Reading through database documentation and understanding that some database platforms do not really support NUMA, as well as others.
What is NUMA?
Modern CPUs operate considerably faster than the main memory they use.
CPUs increasingly have found themselves “starved for data” and having to stall while waiting for data to arrive from memory.
Many supercomputer designs of the 1980s and 1990s focused on providing high-speed memory access as opposed to faster processors, allowing the computers to work on large data sets at speeds other systems could not approach.
Limiting the number of memory accesses provided the key to extracting high performance from a modern computer.
For commodity processors, this meant installing an ever-increasing amount of high-speed cache memory and using increasingly sophisticated algorithms to avoid cache misses.
But the dramatic increase in size of the operating systems and of the applications run on them has generally overwhelmed these cache-processing improvements. Multi-processor systems without NUMA make the problem considerably worse. Now a system can starve several processors at the same time, notably because only one processor can access the computer’s memory at a time.
NUMA attempts to address this problem by providing separate memory for each processor, avoiding the performance hit when several processors attempt to address the same memory.
For problems involving spread data (common for servers and similar applications), NUMA can improve the performance over a single shared memory by a factor of roughly the number of processors (or separate memory banks).

Supplied information:
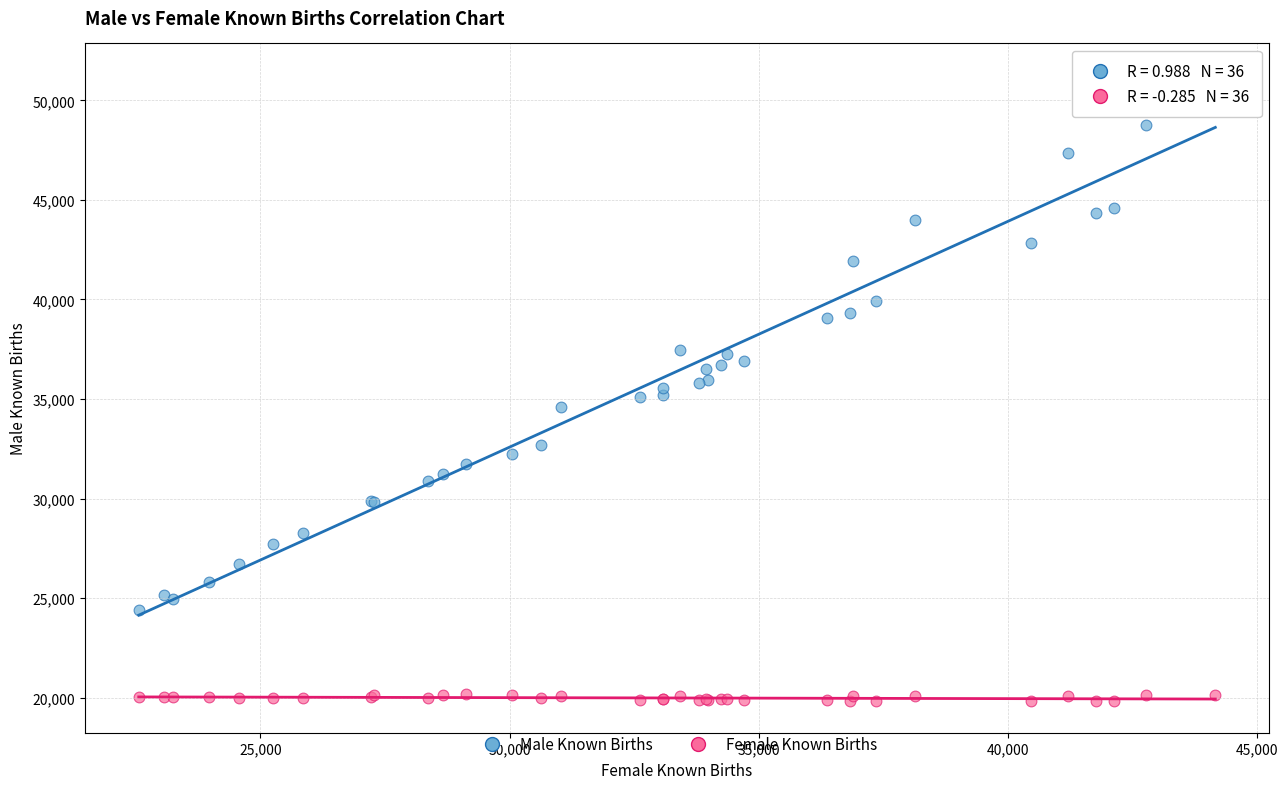

Which series has the largest Y range (max minus min)?

Male Known Births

Written task A: From the NUMA text, write out word for word the passage starting with "Modern CPUs operate" and going on through "arrive from memory.".
Written task B: According to the NUMA text, what does NUMA provide for each processor?
Written task C: Continue the NUMA text from its last sentence.
None of the lines are needed for this work.

Result A:
Modern CPUs operate considerably faster than the main memory they use.
CPUs increasingly have found themselves “starved for data” and having to stall while waiting for data to arrive from memory.

Result B: Separate memory for each processor.

Result C:
Of course, not all data ends up confined to a single task, which means that more than one processor may require the same data. To handle these cases, NUMA systems include additional hardware or software to move data between memory banks.
This operation slows the processors attached to those banks, so the overall speed increase due to NUMA depends heavily on the nature of the running tasks.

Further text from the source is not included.